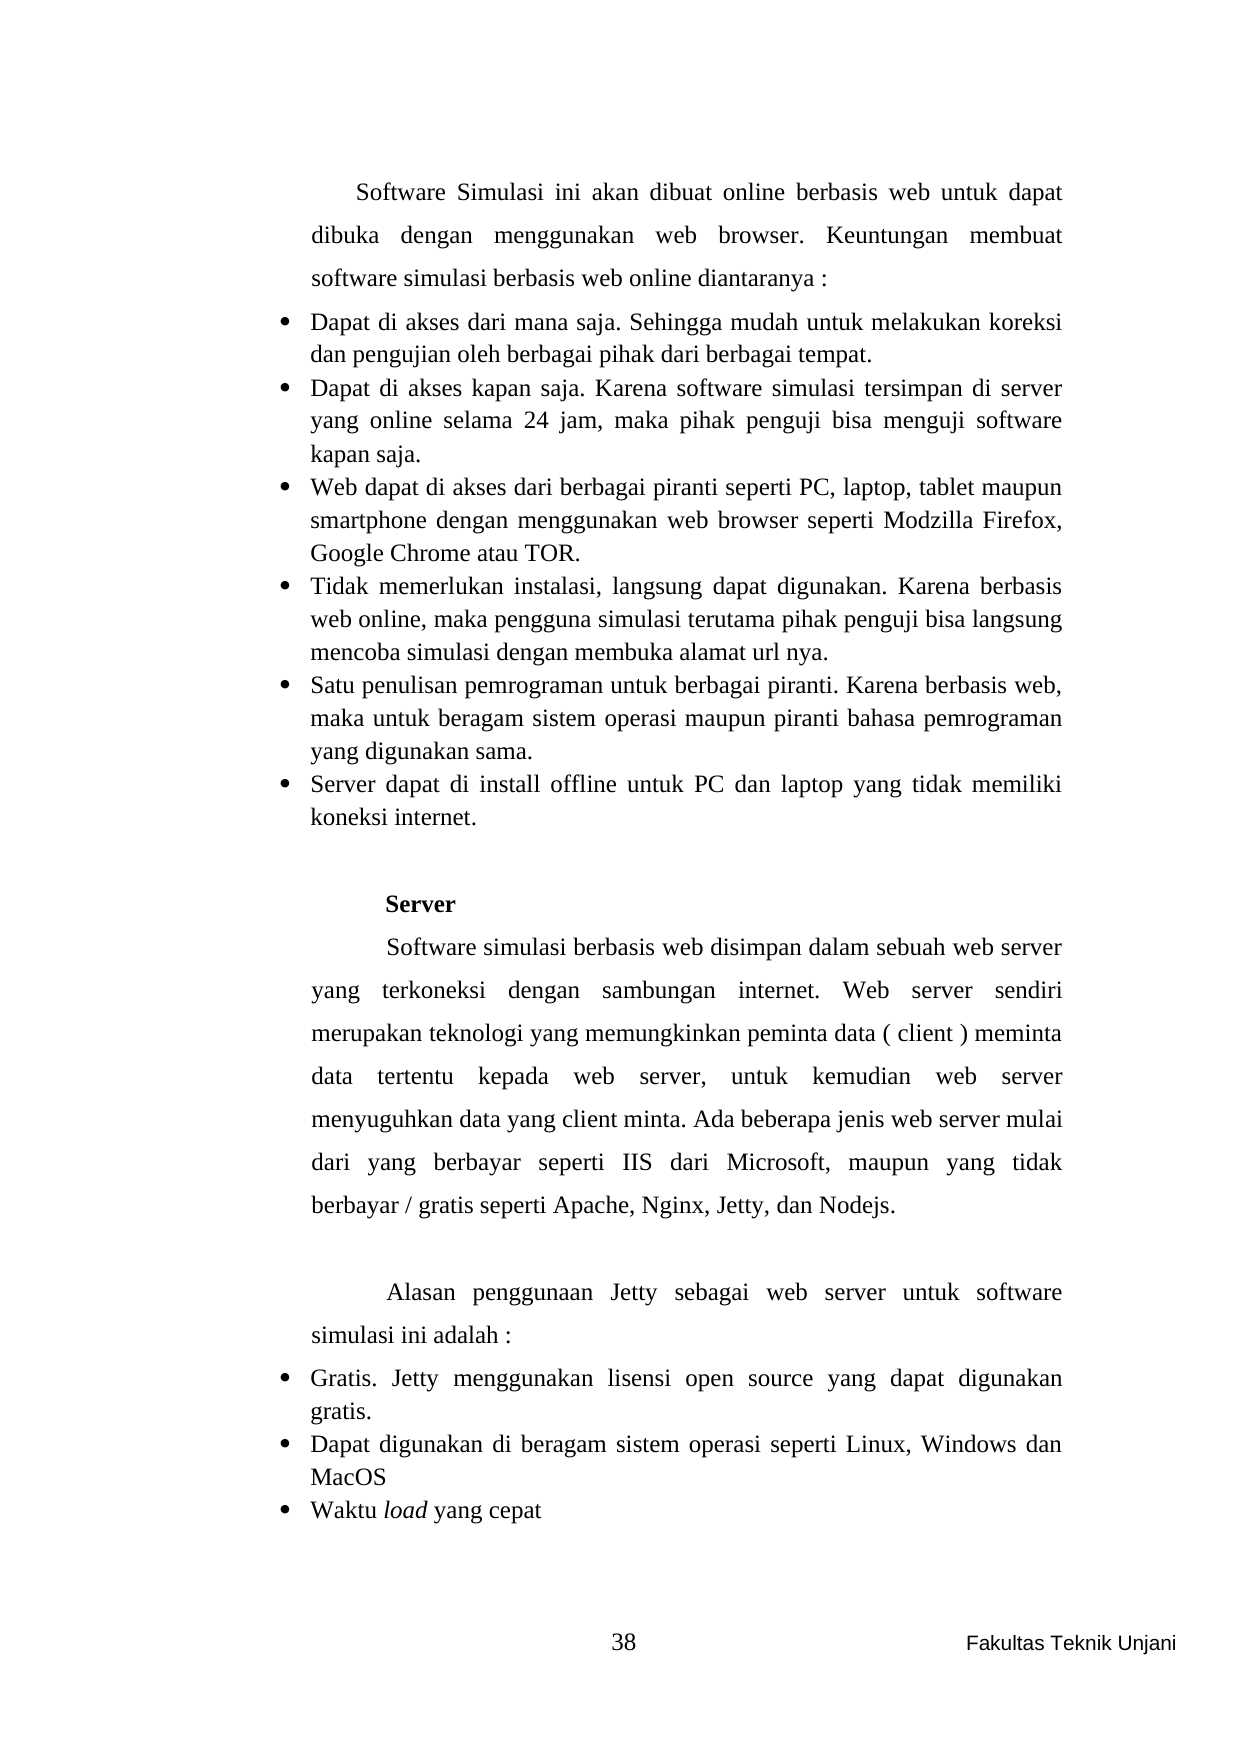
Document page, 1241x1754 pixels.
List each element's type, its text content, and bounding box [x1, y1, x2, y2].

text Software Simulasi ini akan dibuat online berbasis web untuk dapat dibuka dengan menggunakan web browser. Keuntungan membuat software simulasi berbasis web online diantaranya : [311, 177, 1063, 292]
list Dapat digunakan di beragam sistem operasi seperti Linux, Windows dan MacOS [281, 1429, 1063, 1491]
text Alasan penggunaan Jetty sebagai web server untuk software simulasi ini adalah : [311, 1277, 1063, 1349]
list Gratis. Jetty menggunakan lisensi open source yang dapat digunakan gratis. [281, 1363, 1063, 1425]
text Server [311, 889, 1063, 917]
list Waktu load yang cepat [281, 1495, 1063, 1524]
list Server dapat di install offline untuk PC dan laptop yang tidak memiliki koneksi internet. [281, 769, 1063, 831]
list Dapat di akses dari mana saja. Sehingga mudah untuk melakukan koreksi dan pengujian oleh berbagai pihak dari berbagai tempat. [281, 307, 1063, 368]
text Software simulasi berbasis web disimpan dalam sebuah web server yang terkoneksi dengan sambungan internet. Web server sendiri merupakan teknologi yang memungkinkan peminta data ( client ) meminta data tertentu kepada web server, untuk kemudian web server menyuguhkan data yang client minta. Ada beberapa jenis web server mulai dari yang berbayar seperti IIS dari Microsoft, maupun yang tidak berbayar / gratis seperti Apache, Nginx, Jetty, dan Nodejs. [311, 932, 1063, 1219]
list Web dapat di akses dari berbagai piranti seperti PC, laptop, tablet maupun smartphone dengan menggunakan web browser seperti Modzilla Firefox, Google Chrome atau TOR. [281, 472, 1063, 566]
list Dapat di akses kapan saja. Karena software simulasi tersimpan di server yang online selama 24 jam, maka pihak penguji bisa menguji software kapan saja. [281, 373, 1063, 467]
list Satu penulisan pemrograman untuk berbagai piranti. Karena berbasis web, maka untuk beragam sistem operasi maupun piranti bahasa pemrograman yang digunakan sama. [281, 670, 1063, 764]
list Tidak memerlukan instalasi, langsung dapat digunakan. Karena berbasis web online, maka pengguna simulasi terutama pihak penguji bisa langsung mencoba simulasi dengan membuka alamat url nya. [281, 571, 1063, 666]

++++++++++++++++++++

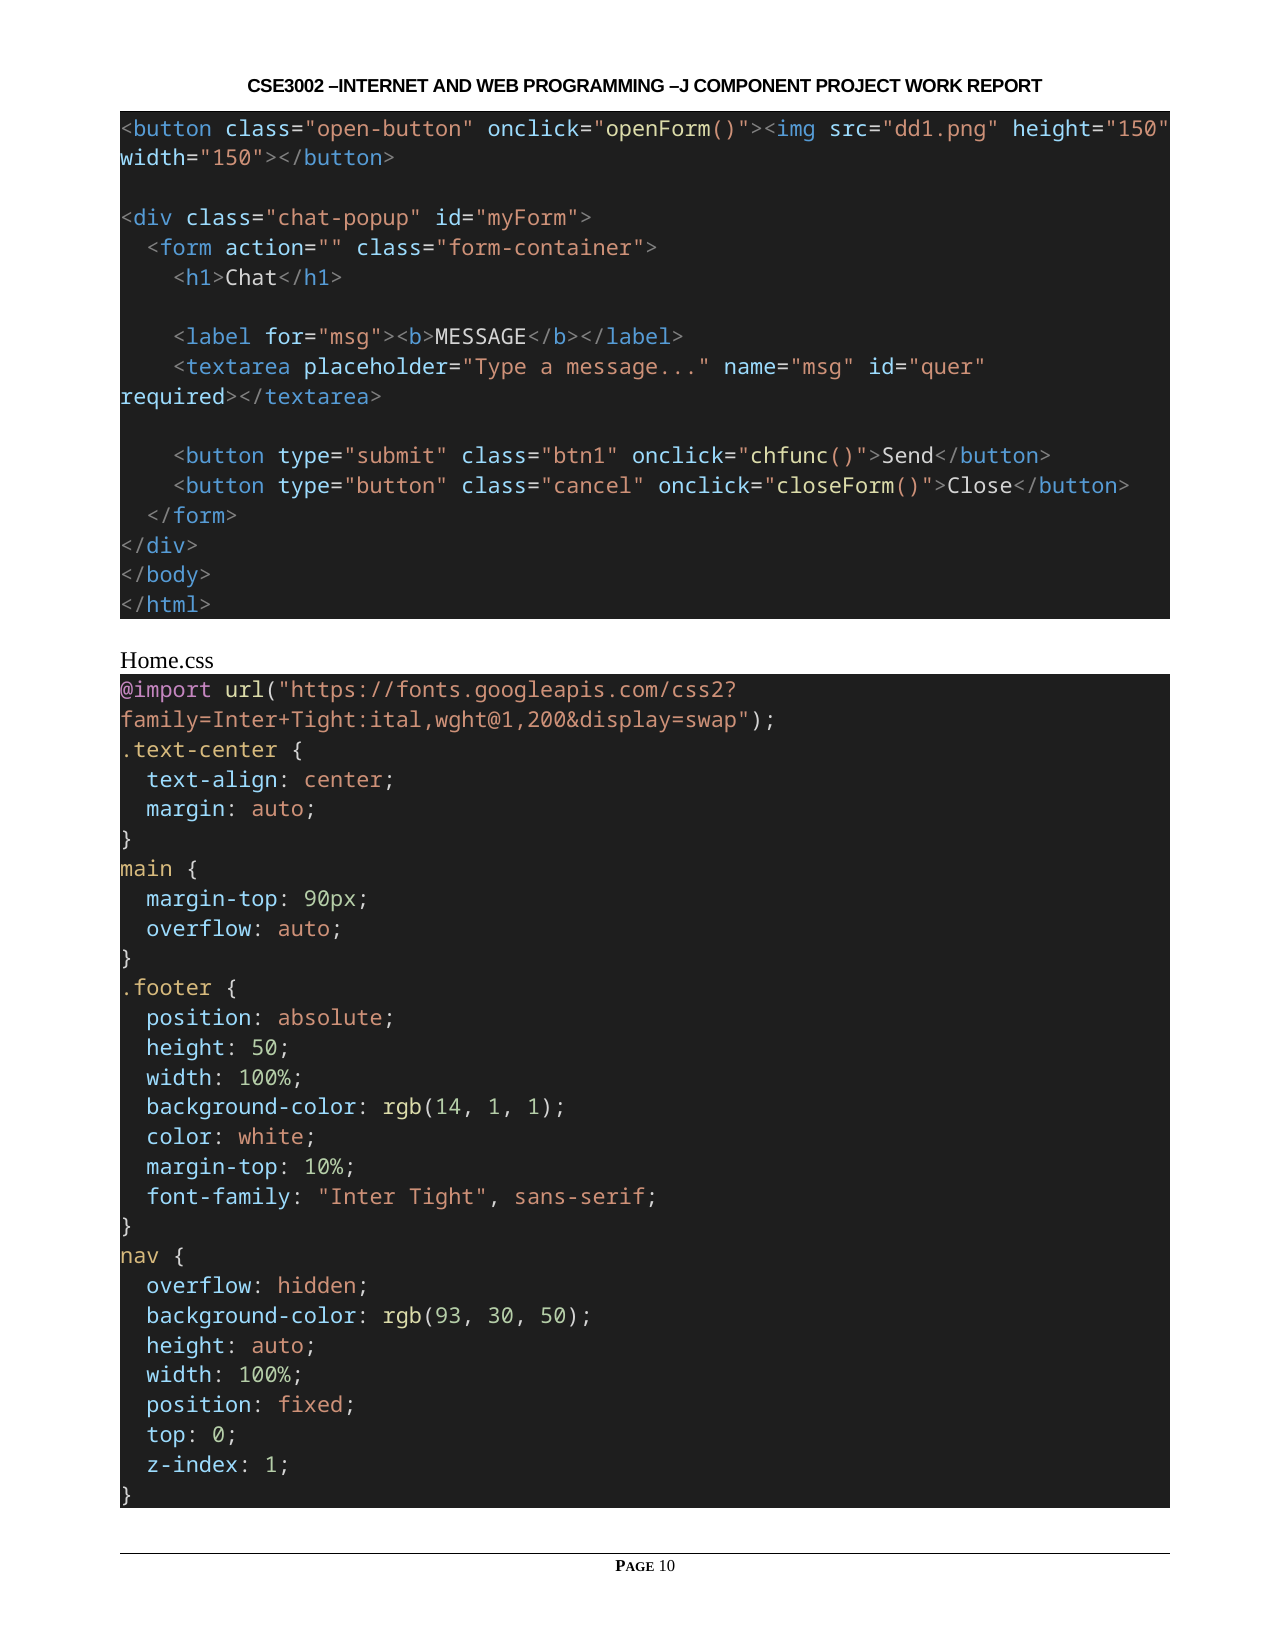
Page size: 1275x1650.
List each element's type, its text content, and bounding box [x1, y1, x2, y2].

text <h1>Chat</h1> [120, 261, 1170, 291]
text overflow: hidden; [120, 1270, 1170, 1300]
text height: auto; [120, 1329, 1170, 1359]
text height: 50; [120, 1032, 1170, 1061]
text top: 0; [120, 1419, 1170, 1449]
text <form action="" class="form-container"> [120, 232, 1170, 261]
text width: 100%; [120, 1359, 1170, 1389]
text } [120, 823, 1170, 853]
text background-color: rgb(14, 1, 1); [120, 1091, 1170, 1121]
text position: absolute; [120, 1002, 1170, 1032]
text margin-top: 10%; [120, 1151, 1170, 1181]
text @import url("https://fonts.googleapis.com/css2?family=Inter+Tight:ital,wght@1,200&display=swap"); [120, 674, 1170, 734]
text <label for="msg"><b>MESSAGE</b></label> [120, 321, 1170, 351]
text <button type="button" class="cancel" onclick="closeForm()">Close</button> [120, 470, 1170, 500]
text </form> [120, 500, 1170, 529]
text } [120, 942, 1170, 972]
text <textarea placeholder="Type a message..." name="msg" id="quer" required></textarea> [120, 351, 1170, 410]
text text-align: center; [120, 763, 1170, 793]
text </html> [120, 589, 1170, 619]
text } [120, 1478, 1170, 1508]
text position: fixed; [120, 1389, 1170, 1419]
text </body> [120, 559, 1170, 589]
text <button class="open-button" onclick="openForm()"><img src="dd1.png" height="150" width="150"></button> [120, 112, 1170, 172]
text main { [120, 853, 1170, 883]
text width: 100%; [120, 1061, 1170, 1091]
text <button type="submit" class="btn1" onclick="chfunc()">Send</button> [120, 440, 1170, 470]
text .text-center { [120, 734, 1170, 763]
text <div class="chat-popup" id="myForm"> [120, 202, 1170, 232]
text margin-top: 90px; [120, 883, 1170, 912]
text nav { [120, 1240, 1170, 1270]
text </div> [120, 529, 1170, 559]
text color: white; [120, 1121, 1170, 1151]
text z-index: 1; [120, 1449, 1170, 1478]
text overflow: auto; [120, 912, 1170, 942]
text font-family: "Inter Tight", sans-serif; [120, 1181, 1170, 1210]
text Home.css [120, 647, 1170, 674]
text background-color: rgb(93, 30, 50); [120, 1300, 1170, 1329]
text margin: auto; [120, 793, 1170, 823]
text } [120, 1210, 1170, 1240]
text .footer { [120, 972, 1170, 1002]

++++++++++++++++++++

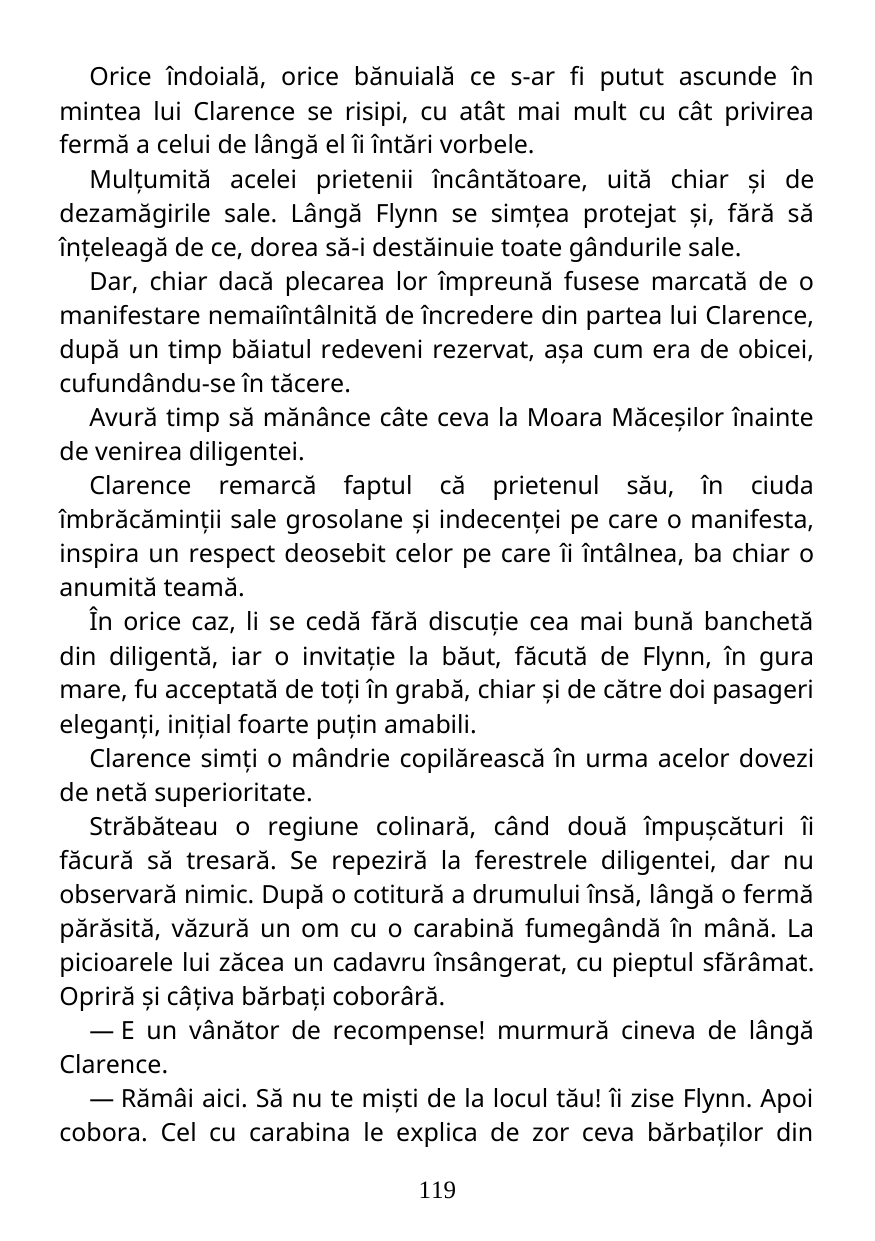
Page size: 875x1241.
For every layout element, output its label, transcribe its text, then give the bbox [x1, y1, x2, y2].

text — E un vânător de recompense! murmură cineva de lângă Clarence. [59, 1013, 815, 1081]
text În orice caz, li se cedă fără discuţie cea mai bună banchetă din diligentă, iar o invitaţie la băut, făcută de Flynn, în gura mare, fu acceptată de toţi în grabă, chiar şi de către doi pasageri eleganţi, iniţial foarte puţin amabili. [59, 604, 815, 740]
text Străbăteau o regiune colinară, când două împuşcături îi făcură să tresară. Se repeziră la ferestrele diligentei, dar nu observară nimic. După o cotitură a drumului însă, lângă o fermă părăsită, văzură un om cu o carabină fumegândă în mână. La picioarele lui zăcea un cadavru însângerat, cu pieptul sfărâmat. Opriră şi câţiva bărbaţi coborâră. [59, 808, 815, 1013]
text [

++++++++++++++++++++

§ **Task item**
If a line in the material contains the word "size", copy that line.

§ **Answer to this task**
Page size: 1275x1650.
Page size: 875x1241.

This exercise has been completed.